Dementia Friends America, co-chaired by the National Association of Area Agencies on Aging, was launched in early 2017 and is being spearheaded in Michigan through Region 8 Area Agency on Aging in Grand Rapids.

Dementia Friends America works to raise awareness about the disease and help people understand how they can take small steps to support people living with dementia.  The effort aims to reduce fear and avoidance, and ensure people living with dementia are included and supported. The program accomplishes this via an online training that involves watching a series of short videos and committing to take action.

The videos are short vignettes illustrating how you can be supportive of people with dementia you encounter throughout the community. Some examples include the grocery store, bank, restaurants, the library and pharmacy. There’s also information for first responders and other professionals. The videos provide quick takeaways that are easy to put into practice in your everyday life.
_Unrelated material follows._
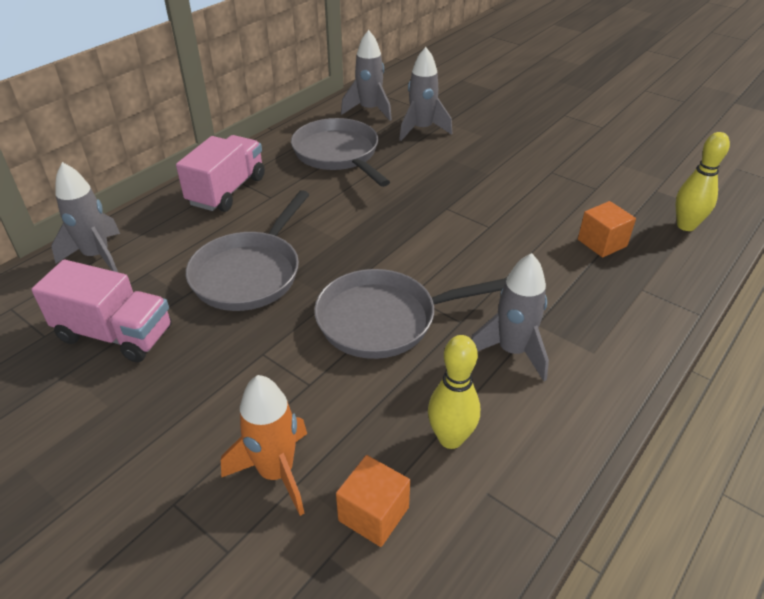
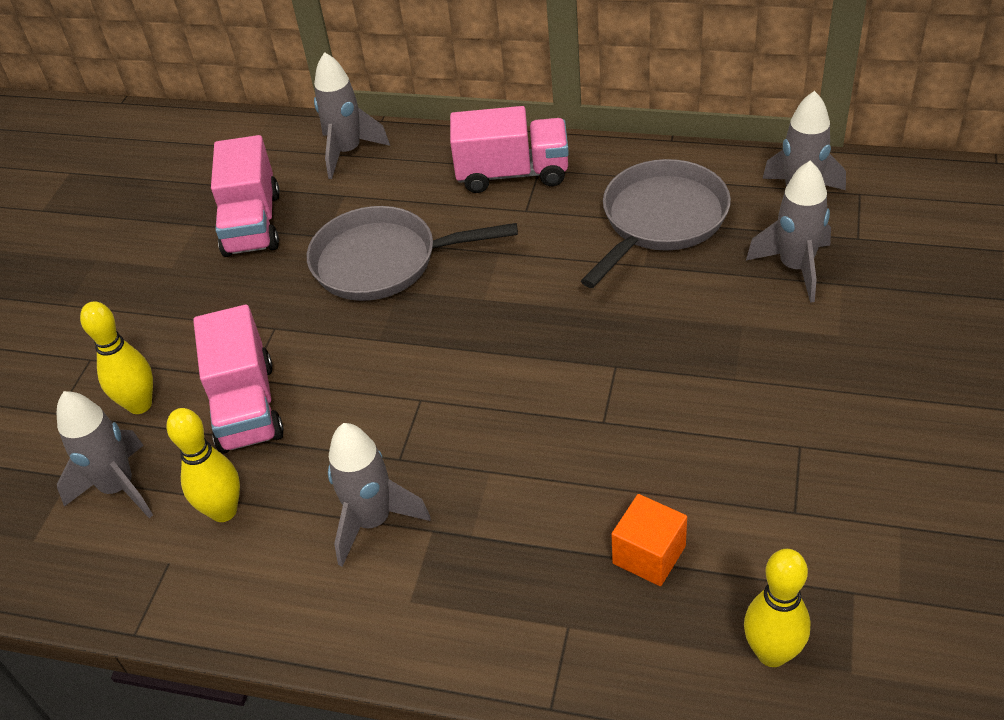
camera: 70 degrees right, 5 degrees up
orange rocket [221,375,307,516] -> yellow bowling pin [80,301,153,414]
grey pan [314,269,506,359] -> none
orange cube [336,455,410,547] -> grey rocket [57,391,153,518]
none -> pink truck [193,305,284,454]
You can help people in our community who are living with dementia and their families by becoming a Dementia Friend. Visit dementiafriendsusa.org/become-friend to learn simple actions you can take to make your community one where people living with dementia are valued and supported in helpful ways. After watching at least three of the videos and committing to take action, you’ll receive a certificate indicating your commitment to being a “Dementia Friend”.

Questions and Answers

  1. Is Medicare giving everyone a new random number or just the people turning 65 after this year? 

 

  1. Yes, everyone who currently has Medicare will be getting a new number and card.  This is being done to remove people’s Social Security numbers from the cards to better protect against identity theft.  The randomly assigned numbers will be a combination of numerals and upper case letters.  The new cards will begin rolling out in April 2018 through April 2019.  It will take a while for so many cards to be distributed nationwide, so don’t be worried if your friend or relative gets their card before you do.  Your current Medicare card will remain your active card until your new one arrives.